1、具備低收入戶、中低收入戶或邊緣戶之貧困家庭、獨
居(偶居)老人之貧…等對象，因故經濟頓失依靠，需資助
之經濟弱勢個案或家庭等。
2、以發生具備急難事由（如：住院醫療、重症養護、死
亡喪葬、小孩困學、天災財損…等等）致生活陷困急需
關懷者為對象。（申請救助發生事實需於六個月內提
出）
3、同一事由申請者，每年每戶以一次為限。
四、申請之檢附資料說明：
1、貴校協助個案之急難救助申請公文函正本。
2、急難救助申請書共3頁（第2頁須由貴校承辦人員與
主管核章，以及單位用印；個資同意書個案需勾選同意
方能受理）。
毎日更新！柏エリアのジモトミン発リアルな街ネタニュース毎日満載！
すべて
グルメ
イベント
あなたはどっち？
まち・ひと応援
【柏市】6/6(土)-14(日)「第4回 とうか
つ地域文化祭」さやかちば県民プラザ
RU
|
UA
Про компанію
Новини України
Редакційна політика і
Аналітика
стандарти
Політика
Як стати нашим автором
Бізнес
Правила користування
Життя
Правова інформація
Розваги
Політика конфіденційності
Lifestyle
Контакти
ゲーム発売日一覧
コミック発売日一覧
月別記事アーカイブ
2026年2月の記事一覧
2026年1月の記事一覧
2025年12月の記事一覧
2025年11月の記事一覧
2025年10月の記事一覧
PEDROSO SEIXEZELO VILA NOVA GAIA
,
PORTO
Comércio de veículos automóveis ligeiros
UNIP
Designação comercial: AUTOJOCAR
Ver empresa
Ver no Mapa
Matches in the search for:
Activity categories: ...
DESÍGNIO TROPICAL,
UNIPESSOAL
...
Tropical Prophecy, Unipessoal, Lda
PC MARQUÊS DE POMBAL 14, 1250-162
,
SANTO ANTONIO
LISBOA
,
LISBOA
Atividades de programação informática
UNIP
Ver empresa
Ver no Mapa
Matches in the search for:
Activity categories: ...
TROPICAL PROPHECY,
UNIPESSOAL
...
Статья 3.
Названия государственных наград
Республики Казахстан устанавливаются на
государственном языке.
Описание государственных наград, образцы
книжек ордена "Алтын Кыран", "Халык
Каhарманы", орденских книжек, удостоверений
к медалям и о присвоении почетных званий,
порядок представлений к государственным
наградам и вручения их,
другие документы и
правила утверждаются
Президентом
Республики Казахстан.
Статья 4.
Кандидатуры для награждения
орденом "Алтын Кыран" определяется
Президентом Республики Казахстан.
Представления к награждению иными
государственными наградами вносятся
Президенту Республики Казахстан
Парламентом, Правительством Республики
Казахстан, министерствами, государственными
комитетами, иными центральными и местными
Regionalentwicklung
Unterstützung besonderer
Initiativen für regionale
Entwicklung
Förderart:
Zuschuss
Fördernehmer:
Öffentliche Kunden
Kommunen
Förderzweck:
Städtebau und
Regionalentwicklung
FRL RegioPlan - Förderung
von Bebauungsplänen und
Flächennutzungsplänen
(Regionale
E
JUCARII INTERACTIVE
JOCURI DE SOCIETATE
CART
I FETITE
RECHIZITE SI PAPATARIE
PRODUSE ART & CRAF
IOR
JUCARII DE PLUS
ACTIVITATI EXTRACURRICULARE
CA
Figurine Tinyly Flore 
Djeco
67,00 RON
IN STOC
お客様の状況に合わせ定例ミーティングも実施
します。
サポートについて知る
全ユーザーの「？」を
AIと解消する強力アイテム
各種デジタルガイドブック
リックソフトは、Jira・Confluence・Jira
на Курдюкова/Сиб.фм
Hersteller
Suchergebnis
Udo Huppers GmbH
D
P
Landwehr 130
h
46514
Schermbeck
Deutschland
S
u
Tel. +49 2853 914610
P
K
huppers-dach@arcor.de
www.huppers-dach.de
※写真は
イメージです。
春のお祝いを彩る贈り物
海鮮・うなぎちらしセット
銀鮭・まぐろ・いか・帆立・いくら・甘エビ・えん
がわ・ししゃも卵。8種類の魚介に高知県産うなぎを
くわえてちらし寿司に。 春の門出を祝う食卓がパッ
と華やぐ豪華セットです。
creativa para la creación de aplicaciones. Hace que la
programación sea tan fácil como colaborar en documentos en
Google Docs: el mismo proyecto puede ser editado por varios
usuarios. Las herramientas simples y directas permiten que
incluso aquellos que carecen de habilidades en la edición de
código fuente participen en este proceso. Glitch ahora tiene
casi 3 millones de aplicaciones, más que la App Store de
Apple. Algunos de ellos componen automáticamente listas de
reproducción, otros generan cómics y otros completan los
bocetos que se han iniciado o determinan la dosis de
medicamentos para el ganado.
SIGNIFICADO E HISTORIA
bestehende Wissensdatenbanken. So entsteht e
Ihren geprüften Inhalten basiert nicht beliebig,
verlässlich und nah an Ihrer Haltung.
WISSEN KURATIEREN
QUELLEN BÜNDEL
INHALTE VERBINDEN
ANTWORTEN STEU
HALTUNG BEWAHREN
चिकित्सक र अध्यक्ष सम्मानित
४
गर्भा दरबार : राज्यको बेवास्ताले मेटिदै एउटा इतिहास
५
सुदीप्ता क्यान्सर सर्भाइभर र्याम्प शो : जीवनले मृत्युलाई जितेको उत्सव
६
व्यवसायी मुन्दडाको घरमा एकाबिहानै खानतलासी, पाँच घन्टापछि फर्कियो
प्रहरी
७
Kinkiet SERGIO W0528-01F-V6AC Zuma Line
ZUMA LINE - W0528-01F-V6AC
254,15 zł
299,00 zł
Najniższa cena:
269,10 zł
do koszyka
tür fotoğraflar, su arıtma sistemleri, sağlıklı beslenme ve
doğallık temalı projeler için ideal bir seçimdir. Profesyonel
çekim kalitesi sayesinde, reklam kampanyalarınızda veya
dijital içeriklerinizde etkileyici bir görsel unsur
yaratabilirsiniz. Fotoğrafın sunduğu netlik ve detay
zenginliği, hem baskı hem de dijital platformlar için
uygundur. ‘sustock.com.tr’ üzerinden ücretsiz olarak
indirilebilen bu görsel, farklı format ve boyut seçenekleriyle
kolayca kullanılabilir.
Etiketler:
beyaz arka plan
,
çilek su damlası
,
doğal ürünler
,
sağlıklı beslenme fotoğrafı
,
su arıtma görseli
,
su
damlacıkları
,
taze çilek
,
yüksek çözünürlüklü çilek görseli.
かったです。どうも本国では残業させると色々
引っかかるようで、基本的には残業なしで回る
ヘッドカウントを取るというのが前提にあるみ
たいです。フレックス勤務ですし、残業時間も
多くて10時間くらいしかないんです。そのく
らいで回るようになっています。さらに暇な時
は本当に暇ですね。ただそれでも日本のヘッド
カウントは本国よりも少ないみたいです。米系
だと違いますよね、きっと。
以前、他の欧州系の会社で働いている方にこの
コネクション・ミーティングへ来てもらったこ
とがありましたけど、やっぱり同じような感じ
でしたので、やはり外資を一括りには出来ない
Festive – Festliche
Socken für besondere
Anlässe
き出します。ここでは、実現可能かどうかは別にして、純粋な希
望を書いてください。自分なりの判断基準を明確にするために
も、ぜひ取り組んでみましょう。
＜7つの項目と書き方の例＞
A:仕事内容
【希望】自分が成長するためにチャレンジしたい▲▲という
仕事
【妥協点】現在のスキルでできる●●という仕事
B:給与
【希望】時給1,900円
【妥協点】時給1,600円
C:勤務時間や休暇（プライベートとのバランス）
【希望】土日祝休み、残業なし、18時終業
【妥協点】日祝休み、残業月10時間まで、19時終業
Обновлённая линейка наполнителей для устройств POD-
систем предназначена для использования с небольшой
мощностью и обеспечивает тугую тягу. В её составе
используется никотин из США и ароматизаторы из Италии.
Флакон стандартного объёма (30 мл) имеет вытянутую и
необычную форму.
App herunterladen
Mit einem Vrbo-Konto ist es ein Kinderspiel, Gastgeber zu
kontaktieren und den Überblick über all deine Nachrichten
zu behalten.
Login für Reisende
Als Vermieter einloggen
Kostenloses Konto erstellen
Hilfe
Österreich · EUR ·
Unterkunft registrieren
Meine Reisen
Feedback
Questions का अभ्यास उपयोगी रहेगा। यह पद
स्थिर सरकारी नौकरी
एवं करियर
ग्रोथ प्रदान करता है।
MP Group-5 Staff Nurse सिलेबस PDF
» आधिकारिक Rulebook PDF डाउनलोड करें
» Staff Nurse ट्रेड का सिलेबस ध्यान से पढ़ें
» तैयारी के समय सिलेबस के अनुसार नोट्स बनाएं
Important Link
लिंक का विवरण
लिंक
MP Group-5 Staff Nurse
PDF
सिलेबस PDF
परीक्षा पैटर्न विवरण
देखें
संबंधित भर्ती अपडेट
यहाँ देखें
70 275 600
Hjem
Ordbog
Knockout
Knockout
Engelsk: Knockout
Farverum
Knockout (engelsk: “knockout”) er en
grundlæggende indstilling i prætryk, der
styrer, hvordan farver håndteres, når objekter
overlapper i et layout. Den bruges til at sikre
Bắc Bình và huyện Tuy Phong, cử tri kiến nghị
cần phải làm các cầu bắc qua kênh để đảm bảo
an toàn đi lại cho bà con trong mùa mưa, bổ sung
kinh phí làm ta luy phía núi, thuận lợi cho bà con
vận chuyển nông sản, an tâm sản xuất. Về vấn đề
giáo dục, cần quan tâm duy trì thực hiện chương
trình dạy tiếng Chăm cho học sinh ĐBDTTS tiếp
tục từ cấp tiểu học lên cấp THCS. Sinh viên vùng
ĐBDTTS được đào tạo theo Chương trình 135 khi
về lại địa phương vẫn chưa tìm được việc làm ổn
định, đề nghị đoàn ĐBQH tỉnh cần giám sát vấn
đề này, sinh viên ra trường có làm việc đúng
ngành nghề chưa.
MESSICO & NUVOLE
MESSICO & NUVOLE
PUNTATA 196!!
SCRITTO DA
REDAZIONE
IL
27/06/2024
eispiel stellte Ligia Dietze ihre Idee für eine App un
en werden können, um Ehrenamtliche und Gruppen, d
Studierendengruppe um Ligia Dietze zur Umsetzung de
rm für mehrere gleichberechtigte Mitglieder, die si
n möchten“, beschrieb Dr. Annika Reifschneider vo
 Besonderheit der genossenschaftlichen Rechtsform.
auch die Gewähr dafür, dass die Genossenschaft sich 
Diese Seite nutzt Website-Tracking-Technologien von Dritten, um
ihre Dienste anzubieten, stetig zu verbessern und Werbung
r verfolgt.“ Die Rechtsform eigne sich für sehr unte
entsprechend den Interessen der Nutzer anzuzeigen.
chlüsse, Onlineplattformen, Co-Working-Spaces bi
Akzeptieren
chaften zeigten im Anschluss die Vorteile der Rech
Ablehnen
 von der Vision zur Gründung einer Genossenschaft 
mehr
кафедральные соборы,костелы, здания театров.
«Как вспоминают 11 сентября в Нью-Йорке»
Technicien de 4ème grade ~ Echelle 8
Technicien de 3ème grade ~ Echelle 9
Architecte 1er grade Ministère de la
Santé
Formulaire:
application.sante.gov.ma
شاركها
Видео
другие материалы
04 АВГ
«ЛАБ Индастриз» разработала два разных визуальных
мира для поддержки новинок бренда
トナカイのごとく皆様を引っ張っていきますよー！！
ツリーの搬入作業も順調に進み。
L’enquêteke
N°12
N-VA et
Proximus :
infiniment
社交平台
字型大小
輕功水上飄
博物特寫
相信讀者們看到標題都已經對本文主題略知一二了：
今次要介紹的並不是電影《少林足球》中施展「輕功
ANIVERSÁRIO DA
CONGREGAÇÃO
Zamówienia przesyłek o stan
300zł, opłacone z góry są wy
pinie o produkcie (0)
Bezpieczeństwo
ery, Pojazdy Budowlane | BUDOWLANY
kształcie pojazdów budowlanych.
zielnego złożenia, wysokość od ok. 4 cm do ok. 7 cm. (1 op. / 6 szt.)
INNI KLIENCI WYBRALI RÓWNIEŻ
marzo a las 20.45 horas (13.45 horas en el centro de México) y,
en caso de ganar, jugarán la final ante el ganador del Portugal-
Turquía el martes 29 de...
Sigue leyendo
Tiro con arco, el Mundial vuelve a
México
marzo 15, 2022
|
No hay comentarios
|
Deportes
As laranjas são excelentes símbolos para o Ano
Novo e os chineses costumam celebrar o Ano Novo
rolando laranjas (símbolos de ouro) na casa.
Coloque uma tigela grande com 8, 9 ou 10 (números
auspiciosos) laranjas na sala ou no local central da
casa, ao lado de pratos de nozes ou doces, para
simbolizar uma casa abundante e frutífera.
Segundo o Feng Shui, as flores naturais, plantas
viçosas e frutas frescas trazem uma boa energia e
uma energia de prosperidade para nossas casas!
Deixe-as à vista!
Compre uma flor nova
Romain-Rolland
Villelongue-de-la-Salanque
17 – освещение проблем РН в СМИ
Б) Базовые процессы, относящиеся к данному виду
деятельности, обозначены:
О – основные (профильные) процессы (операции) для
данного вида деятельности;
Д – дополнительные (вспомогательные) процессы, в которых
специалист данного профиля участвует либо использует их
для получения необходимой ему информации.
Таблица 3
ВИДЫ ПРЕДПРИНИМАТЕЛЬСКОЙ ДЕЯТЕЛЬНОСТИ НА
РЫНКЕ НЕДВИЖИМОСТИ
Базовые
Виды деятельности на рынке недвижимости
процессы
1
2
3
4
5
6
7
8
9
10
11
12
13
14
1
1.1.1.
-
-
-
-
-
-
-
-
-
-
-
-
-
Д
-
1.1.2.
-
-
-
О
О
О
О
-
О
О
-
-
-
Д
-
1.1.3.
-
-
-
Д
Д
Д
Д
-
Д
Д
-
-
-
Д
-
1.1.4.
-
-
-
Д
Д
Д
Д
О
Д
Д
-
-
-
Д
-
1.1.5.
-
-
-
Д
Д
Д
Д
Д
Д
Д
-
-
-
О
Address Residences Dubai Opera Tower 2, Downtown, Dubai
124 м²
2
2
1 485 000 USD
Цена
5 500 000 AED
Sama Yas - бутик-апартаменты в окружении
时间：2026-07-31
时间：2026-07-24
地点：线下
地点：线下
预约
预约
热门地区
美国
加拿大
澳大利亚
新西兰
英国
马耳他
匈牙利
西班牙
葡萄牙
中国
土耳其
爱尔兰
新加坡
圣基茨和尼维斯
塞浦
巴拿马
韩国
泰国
● ● ● ● ●
The entries above hold the needed span. Transcribe exactly the lines from the one with "Флакон стандартного объёма" to the one with "grundlæggende indstilling i prætryk, der", both included.

**SOLUTION FOR THIS TASK:**
Флакон стандартного объёма (30 мл) имеет вытянутую и
необычную форму.
App herunterladen
Mit einem Vrbo-Konto ist es ein Kinderspiel, Gastgeber zu
kontaktieren und den Überblick über all deine Nachrichten
zu behalten.
Login für Reisende
Als Vermieter einloggen
Kostenloses Konto erstellen
Hilfe
Österreich · EUR ·
Unterkunft registrieren
Meine Reisen
Feedback
Questions का अभ्यास उपयोगी रहेगा। यह पद
स्थिर सरकारी नौकरी
एवं करियर
ग्रोथ प्रदान करता है।
MP Group-5 Staff Nurse सिलेबस PDF
» आधिकारिक Rulebook PDF डाउनलोड करें
» Staff Nurse ट्रेड का सिलेबस ध्यान से पढ़ें
» तैयारी के समय सिलेबस के अनुसार नोट्स बनाएं
Important Link
लिंक का विवरण
लिंक
MP Group-5 Staff Nurse
PDF
सिलेबस PDF
परीक्षा पैटर्न विवरण
देखें
संबंधित भर्ती अपडेट
यहाँ देखें
70 275 600
Hjem
Ordbog
Knockout
Knockout
Engelsk: Knockout
Farverum
Knockout (engelsk: “knockout”) er en
grundlæggende indstilling i prætryk, der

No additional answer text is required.